A discussão se pautou pelas novas formas de construção de referências culturais na contemporaneidade. Com base nisso, Juan Freire fez comentários acerca dos valores e práticas da cultura digital, em que todos somos produtores. “Desaparecem conceitos absolutos e aparentemente objetivos. O usuário constrói múltiplas formas de veicular informações na internet”, afirma referindo-se a um conceito da palavra “ícone”.
Assim, surge a idéia de geração de conteúdo que toma novas dimensões e dá origem aos ícones de massa. “Artistas como Lady Gaga ou o desenho Pokémon são ‘customizados’ pelos usuários e, apesar de efêmeros, refletem o modo como as pessoas se relacionam com a cultura”, argumenta Juan.

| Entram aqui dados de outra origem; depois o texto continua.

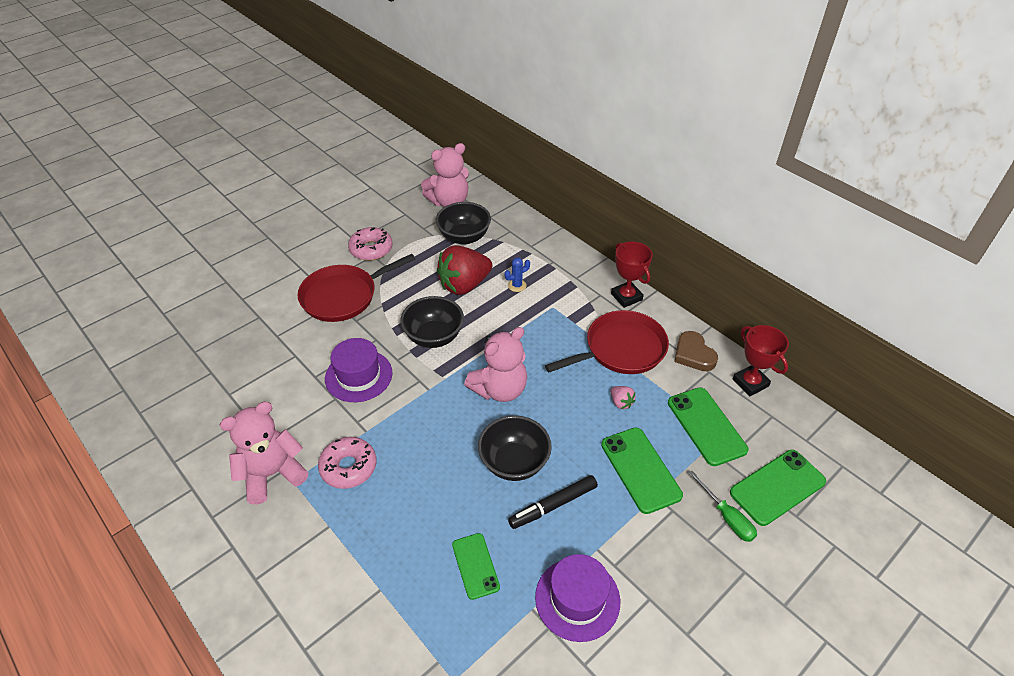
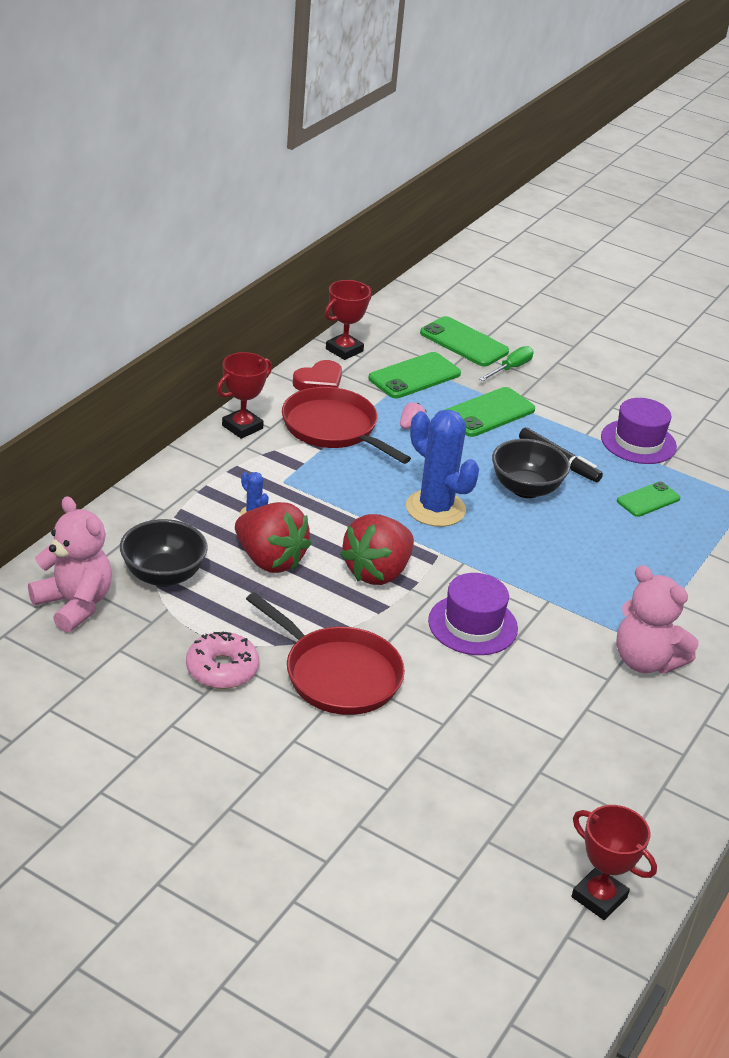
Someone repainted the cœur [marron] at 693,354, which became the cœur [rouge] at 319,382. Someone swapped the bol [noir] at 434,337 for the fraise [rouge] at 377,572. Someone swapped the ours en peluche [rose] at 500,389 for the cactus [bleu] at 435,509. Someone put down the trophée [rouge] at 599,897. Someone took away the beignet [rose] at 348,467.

Mia Consalvo abordou o dia-a-dia da vida online, questionando como e para quê as pessoas têm usado a internet nos últimos anos. De acordo com ela, as redes sociais permitem criar uma versão melhor de si mesmo. “Os usuários criam personagens e quase falam de si mesmos na terceira pessoa”, ressalta.
Seguindo esse pensamento, a professora chamou a atenção para o fato de não haver distinção do nível de intimidade entre os ditos “amigos” da rede. “Os contatos são importantes porque os jogos exigem que os usuários tenham amigos para jogar. Com eles, é possível trocar presentes ou fazer visitas online”, observa.
Questiona-se, portanto, o que significa ter um “amigo” nas redes sociais, a partir de uma perspectiva em que os jogos estão em boa parte do que fazemos na internet.